Frustration that I had to stop (even though I knew it was for my own good) got the better of me, as I struggled to get back into the rhythm. I knew that if I didn’t want to be pulled out of my trance again, I’d have to move slowly and really monitor my own breathing and stop before I got stopped. So that’s exactly what I did.
I moved slowly. Deliberately. I was going to make it to the top of this mountain and that I was sure of! I paused, regained my breath, put ‘Shepherd of Fire by Avenged Sevenfold’ on, closed my eyes and got totally immersed in the melody. It was game on!
This beast felt relentless, but I was excited by the challenge.
As I trudged through the steep, muddy and challenging ascent, each step became a dance of focus, commitment and purpose. Time, distance and everything else in between just melted away.
Then, the ground levelled out – Brigade Hill appeared.

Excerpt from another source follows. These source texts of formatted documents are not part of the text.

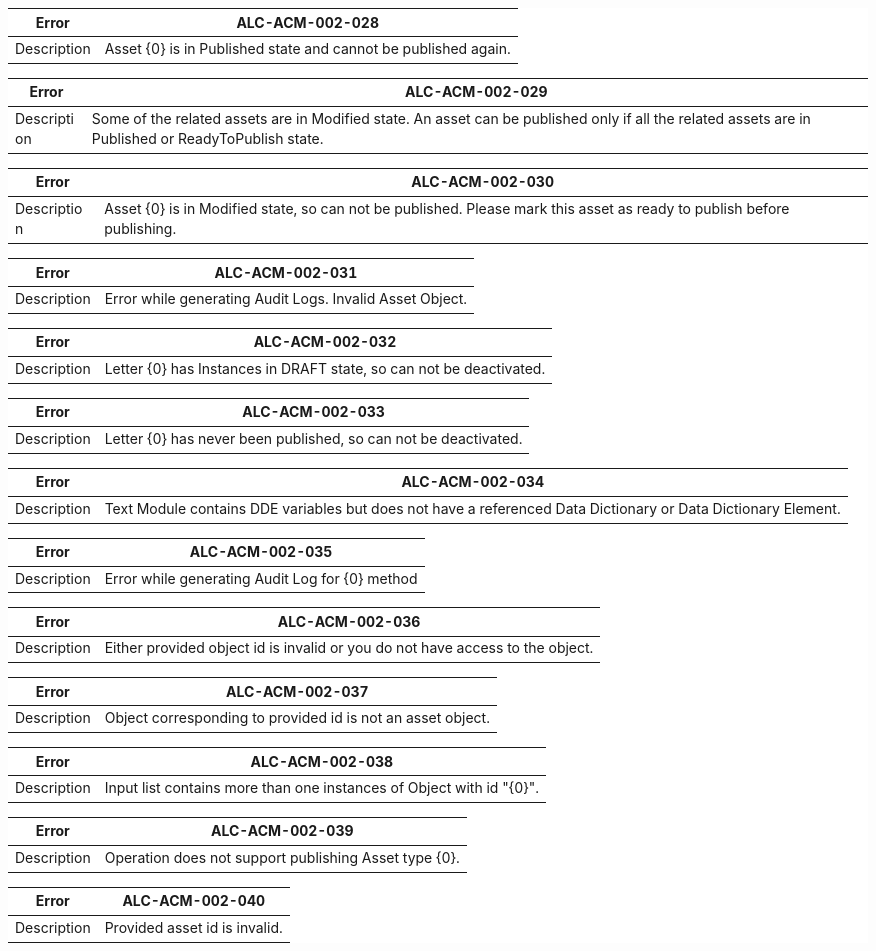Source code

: |  Error  |ALC-ACM-002-028 |
|---|---|
| Description |Asset {0} is in Published state and cannot be published again. |

|  Error  |ALC-ACM-002-029 |
|---|---|
| Description |Some of the related assets are in Modified state. An asset can be published only if all the related assets are in Published or ReadyToPublish state. |

|  Error  |ALC-ACM-002-030 |
|---|---|
| Description |Asset {0} is in Modified state, so can not be published. Please mark this asset as ready to publish before publishing. |

|  Error  |ALC-ACM-002-031 |
|---|---|
| Description |Error while generating Audit Logs. Invalid Asset Object. |

|  Error  |ALC-ACM-002-032 |
|---|---|
| Description |Letter {0} has Instances in DRAFT state, so can not be deactivated.  |

|  Error  |ALC-ACM-002-033 |
|---|---|
| Description |Letter {0} has never been published, so can not be deactivated. |

|  Error  |ALC-ACM-002-034 |
|---|---|
| Description |Text Module contains DDE variables but does not have a referenced Data Dictionary or Data Dictionary Element. |

|  Error  |ALC-ACM-002-035 |
|---|---|
| Description |Error while generating Audit Log for {0} method |

|  Error  |ALC-ACM-002-036 |
|---|---|
| Description |Either provided object id is invalid or you do not have access to the object. |

|  Error  |ALC-ACM-002-037 |
|---|---|
| Description |Object corresponding to provided id is not an asset object. |

|  Error  |ALC-ACM-002-038 |
|---|---|
| Description |Input list contains more than one instances of Object with id "{0}". |

|  Error  |ALC-ACM-002-039 |
|---|---|
| Description |Operation does not support publishing Asset type {0}. |

|  Error  |ALC-ACM-002-040 |
|---|---|
| Description |Provided asset id is invalid. |

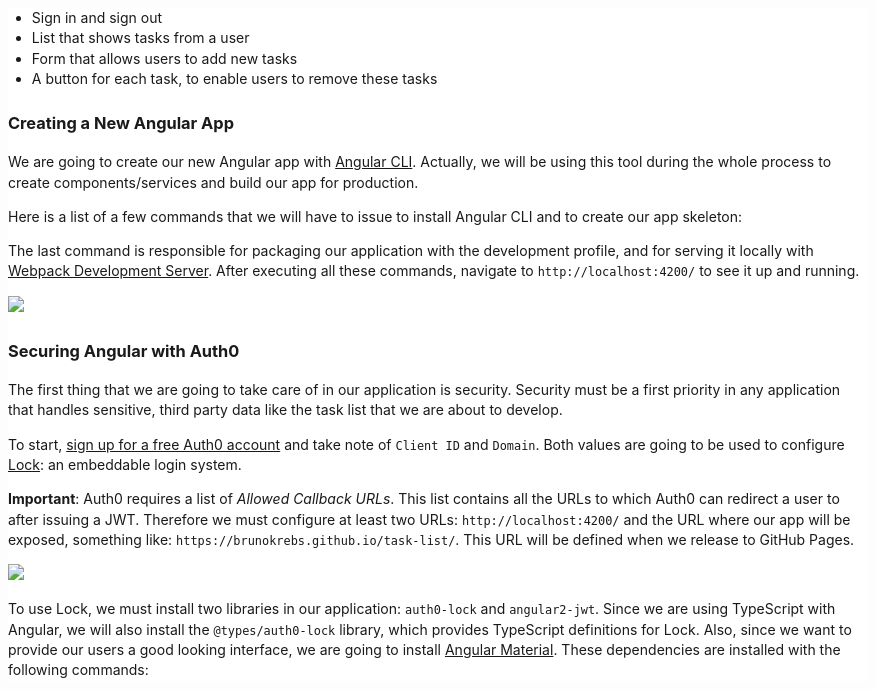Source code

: *   Sign in and sign out
*   List that shows tasks from a user
*   Form that allows users to add new tasks
*   A button for each task, to enable users to remove these tasks

### Creating a New Angular App

We are going to create our new Angular app with [Angular CLI](https://github.com/angular/angular-cli). Actually, we will be using this tool during the whole process to create components/services and build our app for production.

Here is a list of a few commands that we will have to issue to install Angular CLI and to create our app skeleton:





<iframe width="700" height="250" src="https://medium.freecodecamp.org/media/33e799079eca37311dfe05e5fd3a7893?postId=ff274f04e3d0" data-media-id="33e799079eca37311dfe05e5fd3a7893" allowfullscreen="" frameborder="0"></iframe>





The last command is responsible for packaging our application with the development profile, and for serving it locally with [Webpack Development Server](https://webpack.github.io/docs/webpack-dev-server.html). After executing all these commands, navigate to `http://localhost:4200/` to see it up and running.



![](https://cdn-images-1.medium.com/max/1600/0*evRKp0WZYFxlS5Rw.png)



### Securing Angular with Auth0

The first thing that we are going to take care of in our application is security. Security must be a first priority in any application that handles sensitive, third party data like the task list that we are about to develop.

To start, [sign up for a free Auth0 account](https://auth0.com/?utm_source=freecodecamp&utm_medium=gp&utm_campaign=serverless_angular_app) and take note of `Client ID` and `Domain`. Both values are going to be used to configure [Lock](https://auth0.com/docs/libraries/lock): an embeddable login system.

**Important**: Auth0 requires a list of _Allowed Callback URLs_. This list contains all the URLs to which Auth0 can redirect a user to after issuing a JWT. Therefore we must configure at least two URLs: `http://localhost:4200/` and the URL where our app will be exposed, something like: `https://brunokrebs.github.io/task-list/`. This URL will be defined when we release to GitHub Pages.



![](https://cdn-images-1.medium.com/max/1600/0*_7yJK5iZyVOCmOw2.png)



To use Lock, we must install two libraries in our application: `auth0-lock` and `angular2-jwt`. Since we are using TypeScript with Angular, we will also install the `@types/auth0-lock` library, which provides TypeScript definitions for Lock. Also, since we want to provide our users a good looking interface, we are going to install [Angular Material](https://github.com/angular/material2). These dependencies are installed with the following commands:
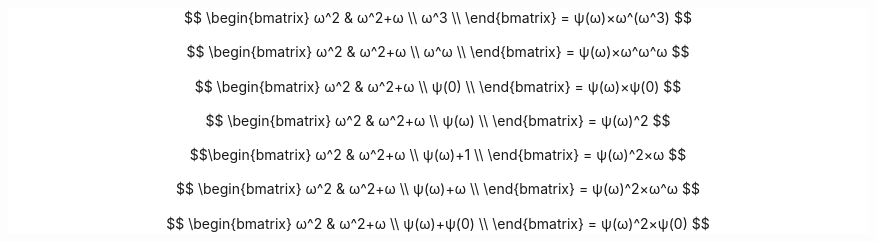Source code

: 
$$
\begin{bmatrix}
ω^2 & ω^2+ω \\
ω^3 \\
\end{bmatrix} 
= ψ(ω)×ω^(ω^3)
$$


$$
\begin{bmatrix}
ω^2 & ω^2+ω \\
ω^ω \\
\end{bmatrix} 
= ψ(ω)×ω^ω^ω
$$


$$
\begin{bmatrix}
ω^2 & ω^2+ω \\
ψ(0) \\
\end{bmatrix} 
= ψ(ω)×ψ(0)
$$


$$
\begin{bmatrix}
ω^2 & ω^2+ω \\
ψ(ω) \\
\end{bmatrix} 
= ψ(ω)^2
$$


$$\begin{bmatrix}
ω^2 & ω^2+ω \\
ψ(ω)+1 \\
\end{bmatrix} 
= ψ(ω)^2×ω
$$


$$
\begin{bmatrix}
ω^2 & ω^2+ω \\
ψ(ω)+ω \\
\end{bmatrix} 
= ψ(ω)^2×ω^ω
$$


$$
\begin{bmatrix}
ω^2 & ω^2+ω \\
ψ(ω)+ψ(0) \\
\end{bmatrix} 
= ψ(ω)^2×ψ(0)
$$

Magnificent, breathtaking yet tainted with a deep sadness, as my mind quickly diverted to the dozens of white crosses marking many of the lives of Australian Solider’s that were slaughtered here on this hill.
Again, I am reminded that this breathtaking land holds the heavy scars of war . A place that was once filled with fear, bloodshed, bravery and sacrifice.
The hardship that I had faced only moments ago was nothing in comparison to what so many had to face.